The Data Protection Officer's Role

Dear all

It's been a hard week this last week, a few issues I had to get my head around, negotiations, worries and concerns concerning my work... but all seems to be coming together now and hopefully I can move forward with more confidence and put my worries behind me. It isn't easy being a Data Protection Officer at times, the demands are high, you have to ensure that companies, directors and people are protected and that also means complying with regulations, standards and legislation. Get it wrong and your head is on the block, get it right and everyone is happy, although they don't always know it when you get it right, because often your work is nearly silent. People don't always recognise subtle tweaks in their companies that help you to comply with the Law.

We're moving onto this week's subject, that of being a Data Protection Officer and first and foremost it is right for you to know who you are protecting with regards to legislation and rights. You are there to protect the company you work for, their employees, their directors, shareholders, their clients and also client's data subjects, it isn't often whereby a person acting in a company is responsible for the data welfare of others outside of your company but being a data protection officer brings extra responsibilities, in all you are there to protect everyone from data misuse.

I could go into many examples of data misuse from companies around the globe, the most recent being British Airways being fined £20 Million for allowing their customer's data to be breached. The GDPR serves as a reminder to us all to protect our client's data, especially when it involves financial or special category data such as health data. I feel that the GDPR is a very fair machine and is there to protect the data rights and data freedoms of you and I, it is there as a protection mechanism to ensure that companies abide by the rules and, most importantly, apply appropriate security to personal data. Fall foul of information security requirements and you will more than likely face a data breach, and it is this which get's companies into trouble with the UK Information Commissioner, the ICO.

The Data Protection Act is there to protect us all also and with the GDPR there are stated regulations that also protect the Data Protection Officer, you are not alone in the fight for data security. The ICO (Information Commissioner's Office), the GDPR and Data Protection Act (DPA) are there to protect you in your role. It is important to mention that the GDPR and DPA both protect you and you should read chapter 4, section 70 of the Data Protection Act and also Article 38 of the GDPR, that should give you a degree of confidence in your role, the Law is there to protect you and you should remember that.

We'll move onto the finer points of section 70. The data processor or controller must ensure that the Data Protection Officer is involved in all issues regarding data protection. If you feel that you are not being included, then you must say. Involvement in all issues regarding personal data must be discussed and encouraged. If you are not being included then you must put your hand up and say so, be included, get involved and you will discover much more to a company operation than if you were to stay quiet. Sometimes I have been involved, other times not and it is when I haven't been involved is where I dig a little deeper, it can be surprising what you may find. It is this situation that you must be aware of, don't hide away, ask for information, ask for access to processes and ask to get involved.

The data controller or processor must provide the Data Protection Officer with resources, training and access to personal data. I have been very well supported in my role and feel that you should also be in yours. If you need some training don't be afraid of putting your hand up and saying so. There is so much written legislation with the GDPR and DPA so it's right that you say if you feel overwhelmed. The Data Protection Officer (DPO) has such a demanding role to play, it is right that you seek the advice of others too. I seek advice from one of my director friends and she is always willing to help and support me in this role, which is hugely gratifying and most welcome. You also need that support.

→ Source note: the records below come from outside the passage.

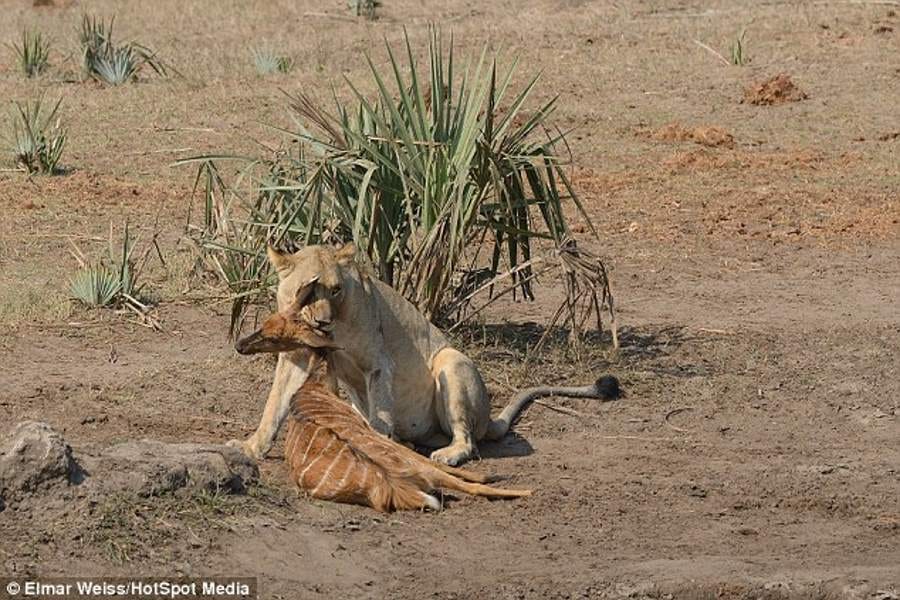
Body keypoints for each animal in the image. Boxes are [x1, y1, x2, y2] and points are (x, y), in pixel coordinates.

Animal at [229, 243, 620, 466]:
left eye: (336, 289)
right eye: (307, 290)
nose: (324, 322)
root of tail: (489, 419)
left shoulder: (378, 363)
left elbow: (381, 413)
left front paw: (376, 447)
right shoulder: (296, 356)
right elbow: (274, 405)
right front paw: (250, 448)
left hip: (451, 360)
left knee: (467, 440)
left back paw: (446, 454)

One of the fundamental challenges of being a DPO is treading lightly where possible, being a DPO involves 'treading on toes' now and again for the protection of people and the company, you should not be afraid to mention issues that you feel are controversial because the DPA protects you. You cannot be dismissed for doing your job and the DPA and GDPR both say this. So go about your job with confidence knowing that the Law is on your side. You cannot go wrong trying to protect people, even if you overstate the requirements, it is better being safe than sorry.

Finally the Data Protection Officer must report to the highest levels of management as stated in both the GDPR and DPA, you may find, as I did that middle managers can get in the way of your requirements, trying to disregard your work as unimportant. You must report to the highest level of management, as I do in my role. You are then able to get your requirements met, as long as you satisfy the need for sensibility. Your requests as a DPO must be sensible, backed up by legislation and conviction that you are doing the right thing for the person and the company, should you meet these you'll find your requests granted.

One last thing, it is not in the GDPR or DPA but it's important for you as a DPO. If you raise risks to the company in question and they are indecisive we must take a leaf out of ISO 27001's book, get management to sign off on residual risks, Play your part, present the facts and if nothing is done, you've done your best. You have to make people aware of risks, if you don't you are not doing your job right. Always send reports, Data Protection Impact Assessments, risk assessments and emails to the highest levels in your company. Your job is to protect the directors and shareholders and you should inform them of any potential issues. Don't be afraid of doing your job, do your job and the Law will protect you.

Best regards


Steven Burgess is an ISO 9001 and ISO 27001 Consultant to companies in the UK and also a Data Protection Officer for Disclosure Services Limited, a company that process data relating to criminal record checks.